Installed on dozens of millions of devices, uTorrent remains the go-to torrent client for people all around the world.
Research last year showed that roughly two-thirds of all BitTorrent users prefer it over the many available alternatives.
In 2018, the uTorrent team released a “Web” version of the software. For now, however, most users still prefer the standalone client. That is, if they manage to run it without anti-virus vendors getting in the way.
Over the past few years, uTorrent has been repeatedly flagged as ‘malicious’ software. This issue flared up again recently and at the time of writing several anti-virus tools, including Windows Defender and Malwarebytes, label the torrent client as dangerous.
We ran the latest installer through a Virustotal scan which shows that uTorrent is flagged by 19 separate companies. The reasons differ from “riskware,” through “Trojan.BtcMine,” to “bundled installer.”

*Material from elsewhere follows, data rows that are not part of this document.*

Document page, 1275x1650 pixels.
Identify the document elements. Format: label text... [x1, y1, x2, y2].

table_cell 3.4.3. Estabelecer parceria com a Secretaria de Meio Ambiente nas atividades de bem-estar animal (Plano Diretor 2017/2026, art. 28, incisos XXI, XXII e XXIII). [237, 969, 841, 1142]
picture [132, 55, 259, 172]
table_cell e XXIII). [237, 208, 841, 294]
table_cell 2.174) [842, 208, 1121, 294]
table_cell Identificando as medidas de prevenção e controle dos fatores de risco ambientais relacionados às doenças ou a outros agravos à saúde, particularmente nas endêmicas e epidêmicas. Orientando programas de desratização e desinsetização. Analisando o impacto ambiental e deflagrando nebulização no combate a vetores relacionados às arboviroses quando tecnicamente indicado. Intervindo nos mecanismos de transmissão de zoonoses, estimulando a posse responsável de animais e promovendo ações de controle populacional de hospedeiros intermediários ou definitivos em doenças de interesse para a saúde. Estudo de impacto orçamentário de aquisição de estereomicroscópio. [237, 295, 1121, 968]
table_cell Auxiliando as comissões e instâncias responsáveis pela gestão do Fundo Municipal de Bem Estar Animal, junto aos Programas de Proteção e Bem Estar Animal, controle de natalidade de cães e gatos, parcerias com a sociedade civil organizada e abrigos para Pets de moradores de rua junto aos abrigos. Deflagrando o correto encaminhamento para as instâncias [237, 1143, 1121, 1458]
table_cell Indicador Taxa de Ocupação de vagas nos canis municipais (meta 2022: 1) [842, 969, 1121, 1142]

Microsoft, for example, categorizes uTorrent as a “Potentially Unwanted Application” (PUA). In fact, the company has had a dedicated uTorrent page in its malware database for years, labeling the software as a severe threat.
Potentially Unwanted Software
While the exact nature of the problem may vary, “potentially unwanted software” is a recurring theme. The term unwanted is broad can range from changing browser settings to installing third-party tools without permission. According to Microsoft, this is not the same as malware.

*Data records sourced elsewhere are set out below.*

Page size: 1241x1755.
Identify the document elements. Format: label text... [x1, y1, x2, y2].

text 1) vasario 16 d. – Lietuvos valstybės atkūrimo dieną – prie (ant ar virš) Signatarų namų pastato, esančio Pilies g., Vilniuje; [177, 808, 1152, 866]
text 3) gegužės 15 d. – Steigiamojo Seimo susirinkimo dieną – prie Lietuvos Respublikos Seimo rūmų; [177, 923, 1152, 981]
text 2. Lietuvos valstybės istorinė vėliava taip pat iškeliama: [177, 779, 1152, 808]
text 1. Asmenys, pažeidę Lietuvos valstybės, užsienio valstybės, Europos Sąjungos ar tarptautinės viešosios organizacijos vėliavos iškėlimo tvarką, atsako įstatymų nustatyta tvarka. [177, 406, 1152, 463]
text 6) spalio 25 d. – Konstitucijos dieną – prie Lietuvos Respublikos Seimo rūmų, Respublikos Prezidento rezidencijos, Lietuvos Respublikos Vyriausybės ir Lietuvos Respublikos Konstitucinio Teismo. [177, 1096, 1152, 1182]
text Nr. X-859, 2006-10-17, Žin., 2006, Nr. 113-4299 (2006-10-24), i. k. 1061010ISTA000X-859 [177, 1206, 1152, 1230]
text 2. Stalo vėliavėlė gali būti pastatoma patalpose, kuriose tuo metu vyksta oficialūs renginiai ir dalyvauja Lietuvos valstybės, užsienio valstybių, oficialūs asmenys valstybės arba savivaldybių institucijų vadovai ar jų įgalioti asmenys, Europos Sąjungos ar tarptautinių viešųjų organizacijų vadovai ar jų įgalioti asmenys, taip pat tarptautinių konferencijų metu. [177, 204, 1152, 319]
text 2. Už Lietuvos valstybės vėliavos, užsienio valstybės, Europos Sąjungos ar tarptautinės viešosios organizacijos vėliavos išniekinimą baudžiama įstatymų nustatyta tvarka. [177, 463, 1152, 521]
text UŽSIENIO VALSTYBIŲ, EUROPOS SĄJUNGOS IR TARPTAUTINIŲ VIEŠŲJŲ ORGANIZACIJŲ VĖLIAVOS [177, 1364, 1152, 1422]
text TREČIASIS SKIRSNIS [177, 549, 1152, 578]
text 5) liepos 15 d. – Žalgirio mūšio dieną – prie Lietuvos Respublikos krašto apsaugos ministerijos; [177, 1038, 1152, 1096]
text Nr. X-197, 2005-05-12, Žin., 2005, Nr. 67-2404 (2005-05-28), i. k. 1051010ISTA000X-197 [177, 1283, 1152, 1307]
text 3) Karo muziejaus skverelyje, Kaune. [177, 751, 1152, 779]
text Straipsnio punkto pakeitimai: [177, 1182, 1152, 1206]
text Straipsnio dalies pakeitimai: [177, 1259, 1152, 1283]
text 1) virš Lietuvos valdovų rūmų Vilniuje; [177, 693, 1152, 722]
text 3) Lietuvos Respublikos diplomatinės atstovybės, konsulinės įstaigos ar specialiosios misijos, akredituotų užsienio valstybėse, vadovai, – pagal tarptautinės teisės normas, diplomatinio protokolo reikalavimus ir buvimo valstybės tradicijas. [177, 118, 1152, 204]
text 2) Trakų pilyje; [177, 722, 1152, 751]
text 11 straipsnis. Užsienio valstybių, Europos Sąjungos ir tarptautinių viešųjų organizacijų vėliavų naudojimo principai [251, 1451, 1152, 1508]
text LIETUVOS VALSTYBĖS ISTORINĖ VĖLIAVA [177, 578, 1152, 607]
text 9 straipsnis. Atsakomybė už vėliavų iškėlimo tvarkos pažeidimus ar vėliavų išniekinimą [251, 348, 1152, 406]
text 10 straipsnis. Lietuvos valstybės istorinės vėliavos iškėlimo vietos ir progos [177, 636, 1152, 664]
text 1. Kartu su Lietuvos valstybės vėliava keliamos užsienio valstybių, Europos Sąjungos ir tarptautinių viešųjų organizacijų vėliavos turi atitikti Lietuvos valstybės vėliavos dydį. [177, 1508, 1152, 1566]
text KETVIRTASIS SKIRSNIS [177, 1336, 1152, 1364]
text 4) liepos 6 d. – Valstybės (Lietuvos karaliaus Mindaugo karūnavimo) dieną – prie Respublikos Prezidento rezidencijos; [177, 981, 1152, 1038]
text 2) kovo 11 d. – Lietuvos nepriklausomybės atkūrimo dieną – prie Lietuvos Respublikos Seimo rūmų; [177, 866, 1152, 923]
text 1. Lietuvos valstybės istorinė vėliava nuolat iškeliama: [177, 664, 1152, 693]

That doesn’t mean that the impact isn’t real. We have heard from several people who had uTorrent removed from their systems recently, and are unable to re-install it. Several of these complaints appear on social media as well, with people looking for advice.

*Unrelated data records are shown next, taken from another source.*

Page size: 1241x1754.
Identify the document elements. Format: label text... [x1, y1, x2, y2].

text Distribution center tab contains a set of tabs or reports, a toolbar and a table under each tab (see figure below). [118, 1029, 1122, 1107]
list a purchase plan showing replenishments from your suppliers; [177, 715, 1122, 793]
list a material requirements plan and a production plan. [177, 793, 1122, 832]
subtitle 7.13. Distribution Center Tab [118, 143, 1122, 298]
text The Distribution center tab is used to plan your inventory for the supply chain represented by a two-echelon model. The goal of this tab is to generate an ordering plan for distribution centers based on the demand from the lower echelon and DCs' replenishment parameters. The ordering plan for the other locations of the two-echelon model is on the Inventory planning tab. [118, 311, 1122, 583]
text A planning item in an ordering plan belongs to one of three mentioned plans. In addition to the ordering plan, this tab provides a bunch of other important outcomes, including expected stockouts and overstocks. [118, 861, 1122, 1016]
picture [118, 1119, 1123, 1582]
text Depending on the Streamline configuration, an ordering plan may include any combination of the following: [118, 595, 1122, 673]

qBitTorrent is Unwanted Too
Interestingly, uTorrent isn’t the only torrent client being flagged as potentially unwanted software. Earlier this month qBitTorrent was added to Microsoft’s malware database as well. While it’s not malware, but a PUA, Windows Defender actively blocks and removes the software.
This has resulted in numerous complaints on Reddit as well as the qBitTorrent GitHub page, with people sharing similar experiences.
“Windows Defender keeps silently removing the software despite being explicitly allowed on the machine,” athelas64 writes. “After allowing the quarantined software, qBittorrent works…. until the next restart.”
Another commenter wonders whether this is an organized action against torrent clients. This is not unlikely as many other torrent clients are being flagged as unwanted software as well. In fact, Microsoft itself suggests as much.
All Torrent Clients Are Unwanted?
In a background article on what’s considered unwanted software, torrent clients are specifically mentioned, along with advertising software and cryptominers. The article suggests that it applies to “enterprise” only, but the complaints we have seen apply to other Windows versions as well.
Microsoft’s article stresses that unwanted software isn’t the same as malware, but that isn’t mentioned in its own malware encyclopedia. Also, Windows Defender classifies PUAs as a ‘severe threat’.
When we ran uTorrent through the Virustotal scan many red flags appeared but qBitTorrent is pretty much clean. This suggests that Microsoft’s blocking could simply be due to the fact that it’s a torrent client, nothing else.
Although we do not recommend ignoring anti-virus warnings, there are ways to install uTorrent and qBitTorrent without running into trouble. One option is to disable the PUA protection in Windows, which can be done in a few clicks. Alternatively, users can simply switch to third-party anti-virus protection, which disables Windows Defender.
We have asked the uTorrent and qBitTorrent teams for a comment on our findings but, at the time of writing, they have yet to respond. The same is true for Microsoft.